Только 10 % опрошенных полагали, что лучший курс был направлен на «борьбу за полную политическую независимость республик, не исключая выхода из Союза». В середине 1991 года исследование, сделанное компанией Times-Mirror, показало, что 64 % россиян предпочитали, чтобы «Россия осталась в составе Советского Союза, но с гораздо большей самостоятельностью и полномочиями», по сравнению с 19 %, которые выступали за отделение. Тем не менее россияне не стремились заставить другие республики остаться в составе Союза. Например, согласно данным опроса, состоявшегося в середине 1990-х годов, 60 % опрошенных согласились, что «республике должна быть предоставлена возможность покинуть СССР, если это выбор народа этой республики». После насильственного подавления протеста в Литве в январе 1991 года 150 000 русских участвовали в демонстрации в Москве против советских действий – уровень оппозиции потряс советских лидеров.

Но затем, после августовского путча, так как центральная власть была ликвидирована, предпочтения россиян относительно будущего своей республики изменились.
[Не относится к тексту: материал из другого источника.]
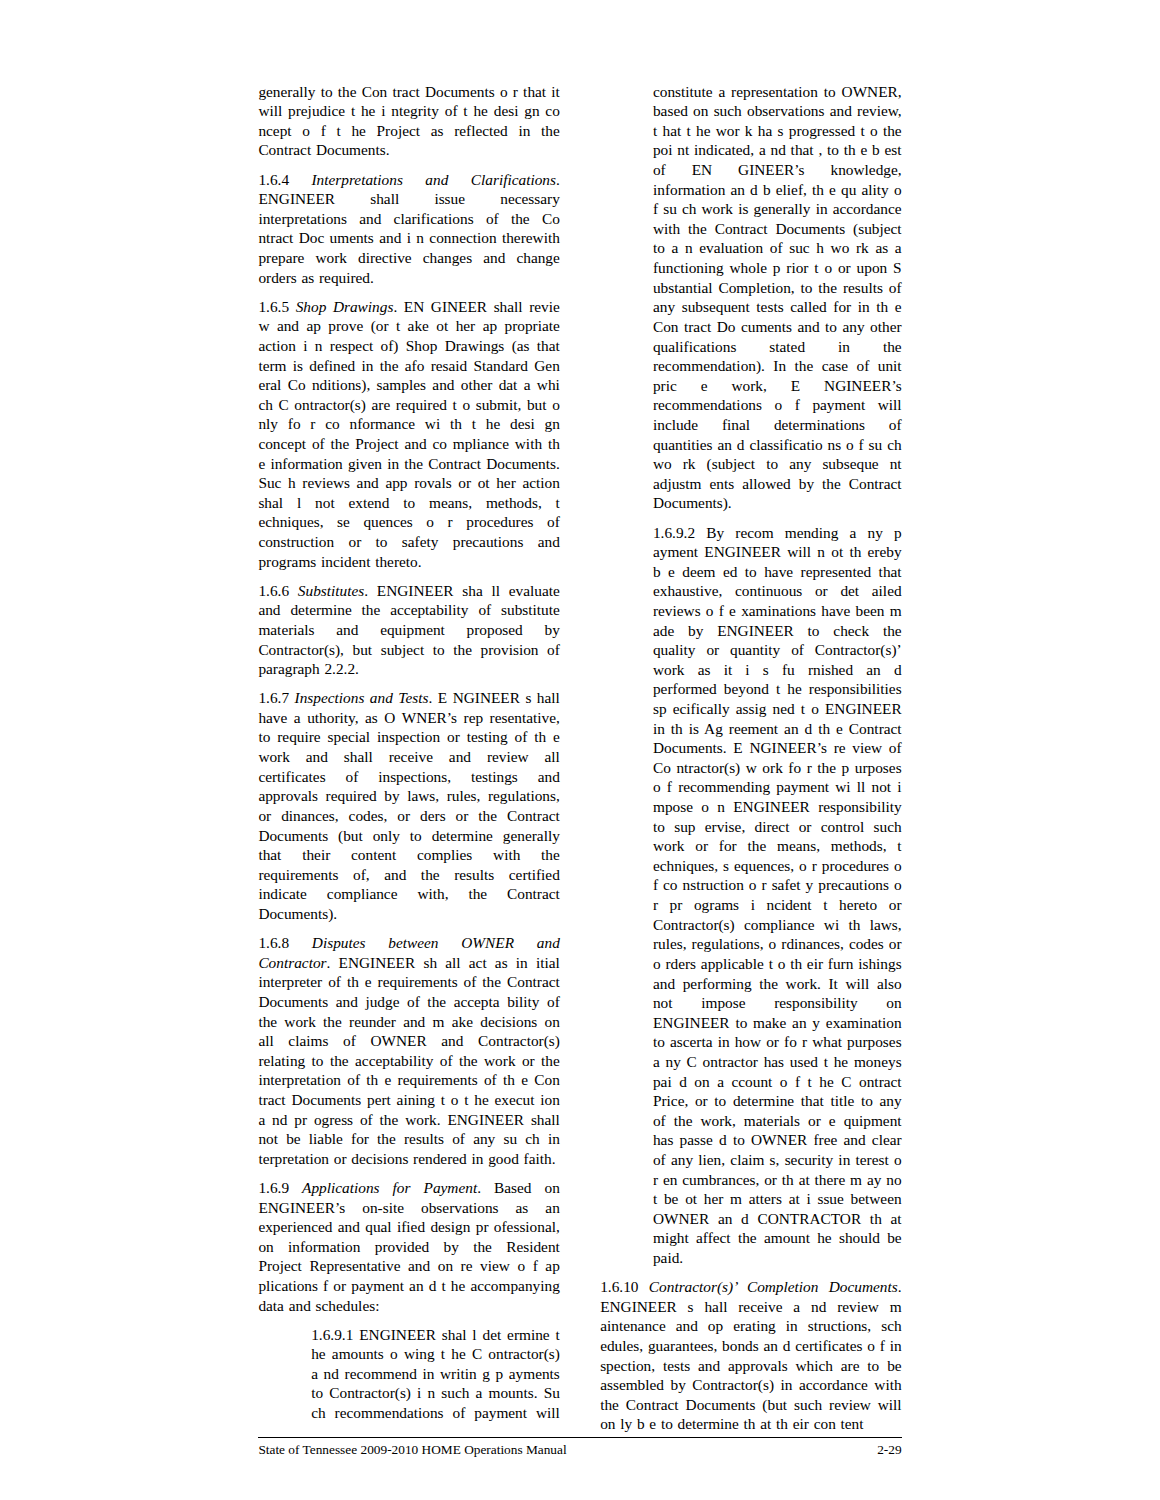generally to the Con tract Documents o r that it will prejudice t he i ntegrity of t he desi gn co ncept o f t he Project as reflected in the Contract Documents.
1.6.4 Interpretations and Clarifications. ENGINEER shall issue necessary interpretations and clarifications of the Co ntract Doc uments and i n connection therewith prepare work directive changes and change orders as required.
1.6.5 Shop Drawings. EN GINEER shall revie w and ap prove (or t ake ot her ap propriate action i n respect of) Shop Drawings (as that term is defined in the afo resaid Standard Gen eral Co nditions), samples and other dat a whi ch C ontractor(s) are required t o submit, but o nly fo r co nformance wi th t he desi gn concept of the Project and co mpliance with th e information given in the Contract Documents. Suc h reviews and app rovals or ot her action shal l not extend to means, methods, t echniques, se quences o r procedures of construction or to safety precautions and programs incident thereto.
1.6.6 Substitutes. ENGINEER sha ll evaluate and determine the acceptability of substitute materials and equipment proposed by Contractor(s), but subject to the provision of paragraph 2.2.2.
1.6.7 Inspections and Tests. E NGINEER s hall have a uthority, as O WNER’s rep resentative, to require special inspection or testing of th e work and shall receive and review all certificates of inspections, testings and approvals required by laws, rules, regulations, or dinances, codes, or ders or the Contract Documents (but only to determine generally that their content complies with the requirements of, and the results certified indicate compliance with, the Contract Documents).
1.6.8 Disputes between OWNER and Contractor. ENGINEER sh all act as in itial interpreter of th e requirements of the Contract Documents and judge of the accepta bility of the work the reunder and m ake decisions on all claims of OWNER and Contractor(s) relating to the acceptability of the work or the interpretation of th e requirements of th e Con tract Documents pert aining t o t he execut ion a nd pr ogress of the work. ENGINEER shall not be liable for the results of any su ch in terpretation or decisions rendered in good faith.
1.6.9 Applications for Payment. Based on ENGINEER’s on-site observations as an experienced and qual ified design pr ofessional, on information provided by the Resident Project Representative and on re view o f ap plications f or payment an d t he accompanying data and schedules:
1.6.9.1 ENGINEER shal l det ermine t he amounts o wing t he C ontractor(s) a nd recommend in writin g p ayments to Contractor(s) i n such a mounts. Su ch recommendations of payment will constitute a representation to OWNER, based on such observations and review, t hat t he wor k ha s progressed t o the poi nt indicated, a nd that , to th e b est of EN GINEER’s knowledge, information an d b elief, th e qu ality o f su ch work is generally in accordance with the Contract Documents (subject to a n evaluation of suc h wo rk as a functioning whole p rior t o or upon S ubstantial Completion, to the results of any subsequent tests called for in th e Con tract Do cuments and to any other qualifications stated in the recommendation). In the case of unit pric e work, E NGINEER’s recommendations o f payment will include final determinations of quantities an d classificatio ns o f su ch wo rk (subject to any subseque nt adjustm ents allowed by the Contract Documents).
1.6.9.2 By recom mending a ny p ayment ENGINEER will n ot th ereby b e deem ed to have represented that exhaustive, continuous or det ailed reviews o f e xaminations have been m ade by ENGINEER to check the quality or quantity of Contractor(s)’ work as it i s fu rnished an d performed beyond t he responsibilities sp ecifically assig ned t o ENGINEER in th is Ag reement an d th e Contract Documents. E NGINEER’s re view of Co ntractor(s) w ork fo r the p urposes o f recommending payment wi ll not i mpose o n ENGINEER responsibility to sup ervise, direct or control such work or for the means, methods, t echniques, s equences, o r procedures o f co nstruction o r safet y precautions o r pr ograms i ncident t hereto or Contractor(s) compliance wi th laws, rules, regulations, o rdinances, codes or o rders applicable t o th eir furn ishings and performing the work. It will also not impose responsibility on ENGINEER to make an y examination to ascerta in how or fo r what purposes a ny C ontractor has used t he moneys pai d on a ccount o f t he C ontract Price, or to determine that title to any of the work, materials or e quipment has passe d to OWNER free and clear of any lien, claim s, security in terest o r en cumbrances, or th at there m ay no t be ot her m atters at i ssue between OWNER an d CONTRACTOR th at might affect the amount he should be paid.
1.6.10 Contractor(s)’ Completion Documents. ENGINEER s hall receive a nd review m aintenance and op erating in structions, sch edules, guarantees, bonds an d certificates o f in spection, tests and approvals which are to be assembled by Contractor(s) in accordance with the Contract Documents (but such review will on ly b e to determine th at th eir con tent
State of Tennessee 2009-2010 HOME Operations Manual
2-29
В конце 1991 года 58 % россиян поддержали независимое российское государство либо в рамках Содружества Независимых Государств, либо за его пределами, по сравнению с 41 % респондентов, которые хотели восстановить СССР. Хотя настроения позже изменились, подавляющее большинство граждан России в то время одобрили дипломатию Ельцина в плане создания СНГ. В декабре 1991 года опрос, состоявшийся в 14 городах России, показал, что 64 % респондентов приветствуют подписание соглашения СНГ по сравнению с 11 % не одобривших этого действия. Через месяц-другой опрос показал, что 72 % россиян одобряли это соглашение, в то время как 12 % нет.
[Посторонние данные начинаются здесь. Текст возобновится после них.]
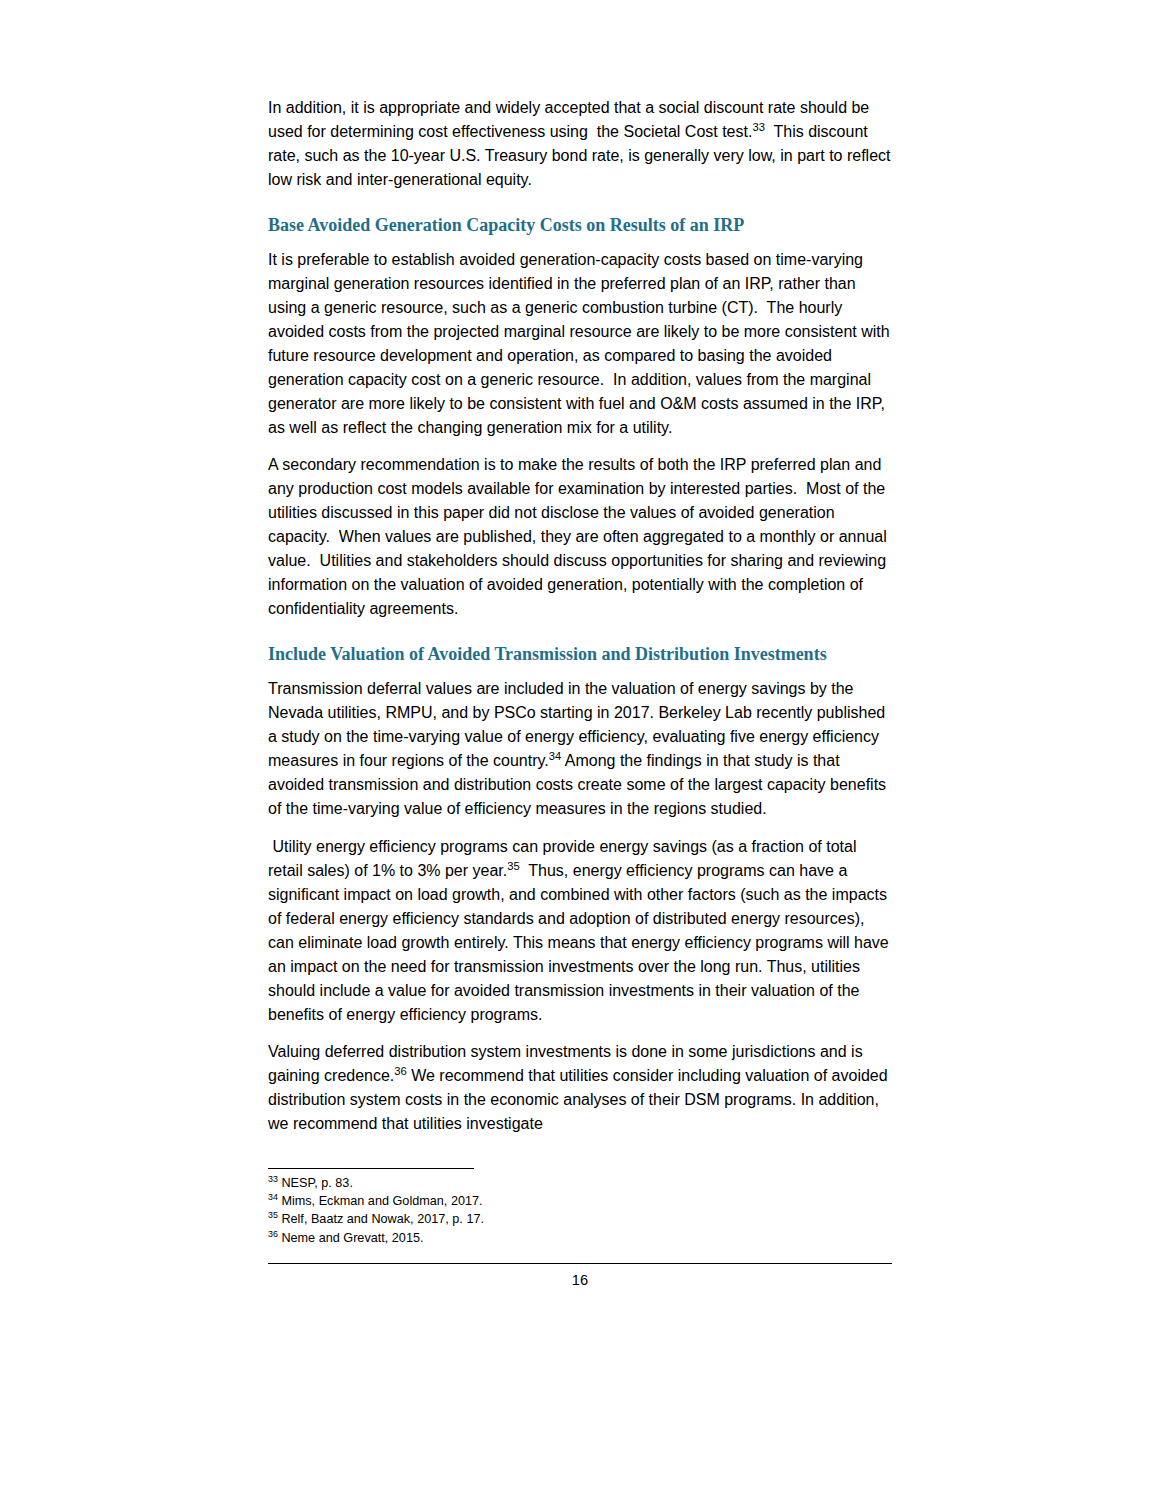In addition, it is appropriate and widely accepted that a social discount rate should be used for determining cost effectiveness using the Societal Cost test.33 This discount rate, such as the 10-year U.S. Treasury bond rate, is generally very low, in part to reflect low risk and inter-generational equity.
Base Avoided Generation Capacity Costs on Results of an IRP
It is preferable to establish avoided generation-capacity costs based on time-varying marginal generation resources identified in the preferred plan of an IRP, rather than using a generic resource, such as a generic combustion turbine (CT). The hourly avoided costs from the projected marginal resource are likely to be more consistent with future resource development and operation, as compared to basing the avoided generation capacity cost on a generic resource. In addition, values from the marginal generator are more likely to be consistent with fuel and O&M costs assumed in the IRP, as well as reflect the changing generation mix for a utility.
A secondary recommendation is to make the results of both the IRP preferred plan and any production cost models available for examination by interested parties. Most of the utilities discussed in this paper did not disclose the values of avoided generation capacity. When values are published, they are often aggregated to a monthly or annual value. Utilities and stakeholders should discuss opportunities for sharing and reviewing information on the valuation of avoided generation, potentially with the completion of confidentiality agreements.
Include Valuation of Avoided Transmission and Distribution Investments
Transmission deferral values are included in the valuation of energy savings by the Nevada utilities, RMPU, and by PSCo starting in 2017. Berkeley Lab recently published a study on the time-varying value of energy efficiency, evaluating five energy efficiency measures in four regions of the country.34 Among the findings in that study is that avoided transmission and distribution costs create some of the largest capacity benefits of the time-varying value of efficiency measures in the regions studied.
Utility energy efficiency programs can provide energy savings (as a fraction of total retail sales) of 1% to 3% per year.35 Thus, energy efficiency programs can have a significant impact on load growth, and combined with other factors (such as the impacts of federal energy efficiency standards and adoption of distributed energy resources), can eliminate load growth entirely. This means that energy efficiency programs will have an impact on the need for transmission investments over the long run. Thus, utilities should include a value for avoided transmission investments in their valuation of the benefits of energy efficiency programs.
Valuing deferred distribution system investments is done in some jurisdictions and is gaining credence.36 We recommend that utilities consider including valuation of avoided distribution system costs in the economic analyses of their DSM programs. In addition, we recommend that utilities investigate
33 NESP, p. 83.
34 Mims, Eckman and Goldman, 2017.
35 Relf, Baatz and Nowak, 2017, p. 17.
36 Neme and Grevatt, 2015.
16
Поддержка российской независимости никогда не была восторженной и всегда содержала некоторый оттенок сожаления. Хотя большинство россиян не хотели сохранять Союз насильно, тем не менее они до сих пор оплакивают его распад. В народной поговорке, подхваченной Владимиром Владимировичем Путиным, говорится: «Кто не жалеет Советского Союза, у того нет сердца, кто не хочет его восстановить, у того нет головы». На протяжении нескольких лет, с 1989 по 1991 год, позиции Ельцина в этом вопросе совпадали с интересами российской общественности, особенно в то время, когда Горбачёв все больше и больше отрывался от масс.
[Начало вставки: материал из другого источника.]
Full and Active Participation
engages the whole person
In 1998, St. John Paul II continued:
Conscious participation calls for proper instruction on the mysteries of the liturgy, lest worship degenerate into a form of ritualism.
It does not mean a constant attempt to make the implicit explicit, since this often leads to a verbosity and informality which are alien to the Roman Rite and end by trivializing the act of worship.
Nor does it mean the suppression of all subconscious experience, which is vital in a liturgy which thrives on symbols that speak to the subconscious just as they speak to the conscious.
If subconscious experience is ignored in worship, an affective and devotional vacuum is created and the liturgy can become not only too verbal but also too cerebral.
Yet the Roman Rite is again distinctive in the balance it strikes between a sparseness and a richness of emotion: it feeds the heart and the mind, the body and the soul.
Ельцин был также тесно связан с политической элитой России. Вероятно, Горбачёв был прав, что декларация о суверенитете России в июне 1990 года побудила другие республики последовать этому примеру. Таких деклараций стало появляться все больше. Но объявление суверенитета не было понятием, которое Ельцин придумал сам: это была цель, разделяемая многими российскими политиками самых разных направлений. На российском съезде за декларацию проголосовали 907 человек против 13. Даже коммунисты в подавляющем большинстве отдали свой голос за принятие декларации. Ельцин оказался также прав в том, что российское правительство не ратифицировало смягчение Горбачёвым конфедеративного Союзного договора. Когда Шушкевич представил этот документ в своем белорусском правительстве, проявляя излишний педантизм и пытаясь примирить непримиримое, депутаты отругали его за пустую трату их времени на «такую нелепицу» и спросили, читал ли он когда-либо словарь.

Правительства России, Беларуси и Украины быстро ратифицировали Беловежское соглашение с подавляющим большинством. В России 188 человек проголосовали за, 6 – против и 7 воздержались. Ни один депутат не выступил против принятия Соглашения, которое прошло «с ревом одобрения». В Беларуси только один депутат проголосовал против (будущий президент Александр Лукашенко был в то время в туалете и поэтому может также отрицать свою причастность). В Украине за принятие соглашения проголосовало 288 депутатов, против – 10 и 7 воздержались. Хотя многие русские опасались, что впадут в ностальгию, российская политическая элита и большинство рядовых граждан единогласно следовали за каждым шагом Ельцина.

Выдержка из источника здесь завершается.